Da dove trae origine la nozione di “dio” (in greco theós)? Nei due brani riportati qui di seguito – rispettivamente un frammento di Sesto Empirico (II-III secolo d.C.) relativo al De philosophia di Aristotele e un passo dell’apologia Ad Autolico di Teofilo di Antiochia (II secolo d.C.) – l’idea di divinità viene accostata all’ordine e al movimento della volta celeste. Per Aristotele, scrive Sesto Empirico, l’origine della nozione di dio è duplice, derivando «da ciò che accade nell’anima e dai fenomeni celesti». Il legame tra la divinità e il movimento regolare dei pianeti sarebbe testimoniato, secondo Teofilo, anche da un punto di vista etimologico: «È chiamato Dio (Theós) perché ha fondato tutte le cose sulla propria stabilità e per il (significato di) théein […] correre, essere in movimento, essere attivo».

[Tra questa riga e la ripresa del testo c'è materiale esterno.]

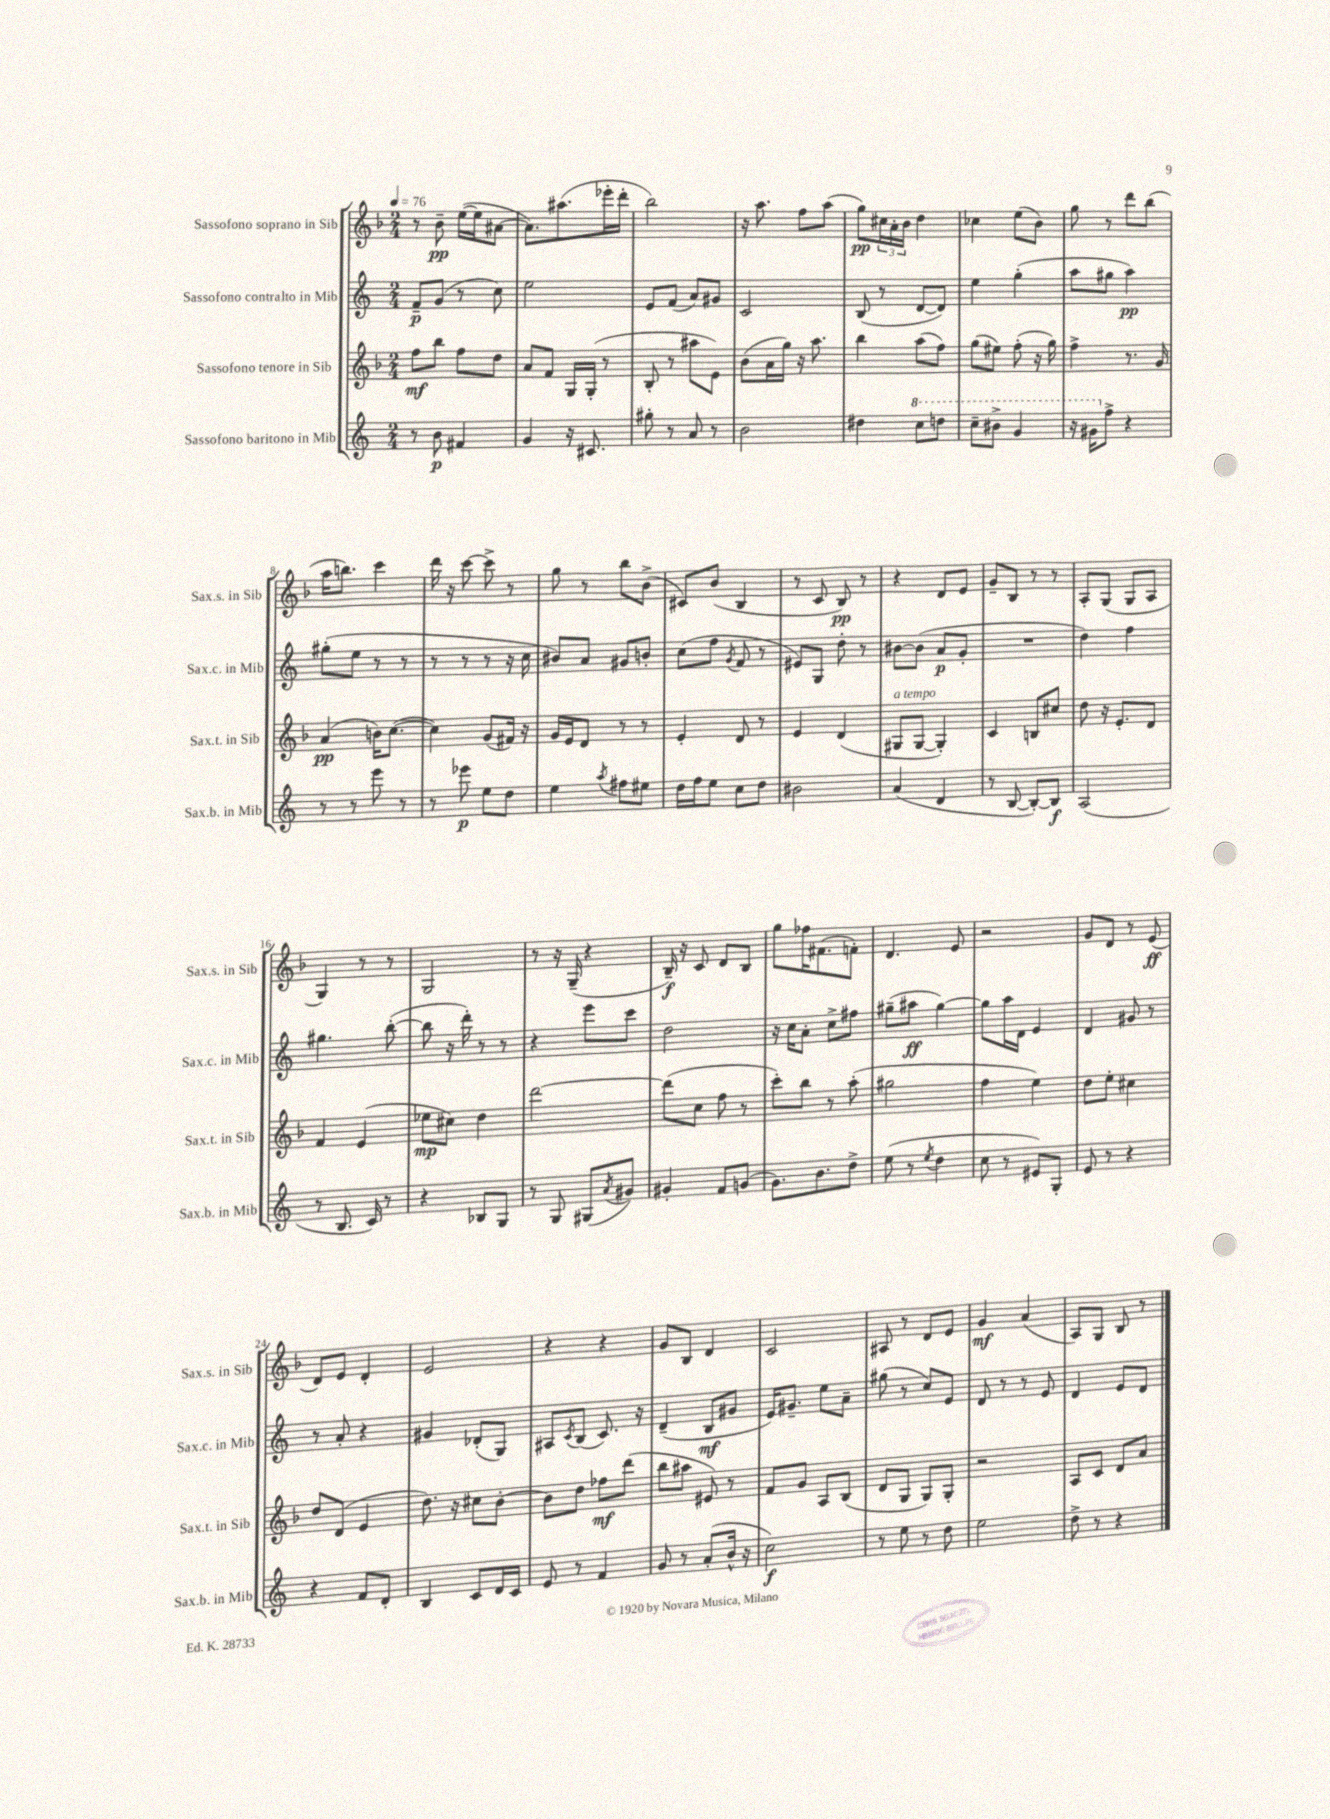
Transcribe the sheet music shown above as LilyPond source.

<<
\new StaffGroup <<
\new Staff = "s0" \with { instrumentName = "Sassofono soprano in Sib" shortInstrumentName = "Sax.s. in Sib" } {
    \clef treble \key f \major \numericTimeSignature \time 2/4 \tempo 4 = 76
    r8 bes'8--\pp e''16~( e''16 ais'8~ |
    ais'8.) ais''8.( ees'''16-. d'''16-. |
    bes''2) |
    r16 a''8. f''8 a''8( |
    g''8\pp) \tuplet 3/2 { cis''16 a'16-. bes'16 } d''4 |
    ces''4 e''8( bes'8) |
    g''8 r8 d'''8 bes''8( |
    a''16 b''8.) c'''4 |
    d'''16 r16 c'''8~ c'''8-> r8 |
    g''8 r8 bes''8 bes'8->( |
    cis'8) bes'8( bes4 |
    r8 c'8 bes8\pp) r8 |
    r4 d'8 e'8 |
    g'8-- bes8 r8 r8 |
    a8-. g8( g8 a8 |
    g4) r8 r8 |
    g2 |
    r8 r16 g16--( r4 |
    bes16--\f) r16 c'8 d'8 bes8 |
    g''8 fes''16 fis'8.( f'8-.) |
    d'4. e'8 |
    r2 |
    g'8 d'8 r8 e'8\ff( |
    d'8) e'8 d'4-. |
    e'2 |
    r4 r4 |
    g'8 bes8 d'4 |
    c'2 |
    ais8 r8 d'8 e'8 |
    g'4\mf a'4( |
    a8) g8 bes8 r8 \bar "|." |
}
\new Staff = "s1" \with { instrumentName = "Sassofono contralto in Mib" shortInstrumentName = "Sax.c. in Mib" } {
    \clef treble \key c \major \numericTimeSignature \time 2/4
    f'8--\p g'8( r8 c''8) |
    e''2 |
    e'8 f'8( a'8) gis'8 |
    c'2 |
    b8( r8 d'8~ d'8) |
    e''4 g''4-.( |
    a''8 gis''8 a''4\pp) |
    gis''8-.( e''8 r8 r8 |
    r8 r8 r8 r16 c''16 |
    bis'8) a'8 gis'8 b'8-. |
    c''8( f''8 \acciaccatura { g'8 } f'8 r8 |
    eis'8) g8 d''8-. r8 |
    bis'8~ bis'8( a'8\p g'8-. |
    R2 |
    d''4) f''4 |
    gis''4. b''8~-.( |
    b''8 r16 d'''16-.) r8 r8 |
    r4 e'''8 c'''8 |
    d''2 |
    r16 c''16 a'8-. c''8-> fis''8 |
    gis''8--( ais''8\ff gis''4~) |
    gis''8 a''16 d'16 e'4 |
    d'4 gis'8 r8 |
    r8 a'8-. r4 |
    gis'4 des'8-.( g8) |
    ais8 \acciaccatura { c'8 } b8( c'8.) r16 |
    d'4--( b8\mf gis'8 |
    e'16) gis'8.-- e''8 a'8-- |
    gis''8( r8 c''8) e'8 |
    d'8 r8 r8 e'8 |
    d'4 e'8 d'8 \bar "|." |
}
\new Staff = "s2" \with { instrumentName = "Sassofono tenore in Sib" shortInstrumentName = "Sax.t. in Sib" } {
    \clef treble \key f \major \numericTimeSignature \time 2/4
    f''8\mf bes''8 f''8 d''8 |
    a'8 f'8 g16 g16-.( r8 |
    bes8-. r8 ais''8 e'8) |
    bes'8( a'16 g''16) r16 a''8. |
    bes''4 a''8( f''8) |
    g''8( eis''8) f''8-.( r16 g''16) |
    f''4-> r8. g'16 |
    a'4\pp( b'16) c''8.~( |
    c''4) g'8( fis'16) r16 |
    g'16 e'16 d'8 r8 r8 |
    e'4-. d'8 r8 |
    e'4 d'4( |
    gis8^\markup { \italic "a tempo" } gis8~ gis4-.) |
    c'4 b8 cis''8 |
    d''8 r16 e'8.-. d'8 |
    f'4 e'4( |
    ees''8\mp cis''8) d''4 |
    d'''2~ |
    d'''8( c''8 f''8 r8 |
    c'''8-.) bes''8 r8 a''8-.( |
    gis''2 |
    f''4 e''4) |
    d''8 e''8-. cis''4 |
    d''8 d'8( e'4 |
    d''8.) r16 cis''8 bes'8~-. |
    bes'8 d''8 fes''8\mf d'''8( |
    bes''8 ais''8 eis'8) r8 |
    f'8 g'8 a8 bes8( |
    d'8 g8 g8) g8-. |
    r2 |
    a8 c'8 d'8 a'8 \bar "|." |
}
\new Staff = "s3" \with { instrumentName = "Sassofono baritono in Mib" shortInstrumentName = "Sax.b. in Mib" } {
    \clef treble \key c \major \numericTimeSignature \time 2/4
    r8 b'8\p fis'4 |
    g'4 r16 cis'8. |
    gis''8-. r8 a'8 r8 |
    b'2 |
    dis''4 \ottava #1 c'''8 d'''!8 |
    c'''8-- bis''8-> g''4 |
    r16 gis''16 \ottava #0 f''8-> r4 |
    r8 r8 e'''8 r8 |
    r8 ees'''8\p e''8 d''8 |
    e''4 \acciaccatura { a''8 } fis''8 eis''8 |
    d''16 f''16 e''8 c''8 d''8 |
    bis'2 |
    a'4( d'4 |
    r8 b8~ b8~-.) b8\f |
    a2( |
    r8 b8. c'16) r8 |
    r4 bes8 g8 |
    r8 g8 gis8( \acciaccatura { a'8 } gis'8) |
    gis'4-. f'8 g'8( |
    g'8.) b'8. d''8-> |
    e''8( r8 \acciaccatura { e''8 } d''4 |
    c''8 r8 eis'8) g8-. |
    e'8 r8 r4 |
    r4 f'8 d'8-. |
    b4 c'8 d'16 c'16 |
    e'8 r8 f'4 |
    g'8 r8 a'8-.( b'16-^ r16 |
    c''2\f) |
    r8 e''8 r8 d''8 |
    e''2 |
    d''8-> r8 r4 \bar "|." |
}
>>
>>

Aristotele dice che la nozione degli dei ha negli uomini una duplice origine, da ciò che accade nell’anima e dai fenomeni celesti. Più precisamente, da ciò che accade nell’anima in virtù dell’ispirazione e del potere profetico, propri di essa, che si producono nel sonno. Quando, infatti, egli dice, nel sonno l’anima si raccoglie in se stessa, allora essa, assumendo la sua vera e propria natura, profetizza e presagisce il futuro. Tale essa è anche allorché, nel momento della morte, si separa dal corpo. E quindi approva il poeta Omero per aver osservato questo: rappresentò infatti Patroclo che, nel momento di essere ucciso, presagì l’uccisione di Ettore, e Ettore che presagì la fine di Achille. Da fatti di questo genere, egli dice, gli uomini sospettarono che esistesse qualcosa di divino, che è in sé simile all’anima e più di tutte le altre cose è oggetto di scienza. Ma questa convinzione è nata anche dai fenomeni celesti: vedendo infatti di giorno il sole compiere il suo corso, e di notte l’ordinato movimento degli altri astri, ritenevano che un qualche dio fosse causa di tale movimento e ordine. In tal modo dunque dice Aristotele.
Egli è senza principio poiché non è stato generato; è immutabile poiché è immortale. È chiamato Dio (Theós) perché ha fondato tutte le cose sulla propria stabilità e per il (significato di) théein. Théein significa correre, essere in movimento, essere attivo, nutrire, provvedere, governare e dare la vita a tutte le cose.
È Signore perché egli stesso è prima di tutte le cose; demiurgo e creatore perché egli stesso ha creato e fatto ogni cosa; altissimo perché egli stesso è al di sopra di tutto; onnipotente perché egli stesso domina ogni cosa e la contiene. La sommità dei cieli e la profondità degli abissi e gli estremi confini dell’universo sono nelle sue mani e non esiste luogo dove egli riposi. I cieli sono sua opera, la terra è sua creazione, il mare è sua fattura; l’uomo è sua forma e sua immagine; il sole, la luna e le stelle sono suoi elementi, creati per (dare) segni, tempi stabiliti, giorni, anni; per aiutare e servire gli uomini.
E Dio creò ogni cosa dal nulla affinché attraverso le opere si conosca e si comprenda la sua grandezza.
Sesto Empirico, Adversus mathematicos, IX, 20-23, riportato fra i frammenti su Aristotele in Aristotele, Opere, Laterza, Roma-Bari 1988, vol. XI, p. 208.
Teofilo di Antiochia, Ad Autolico, I, 1-3, in Gli apologeti greci, Laterza, Roma-Bari 2000, pp. 376-377.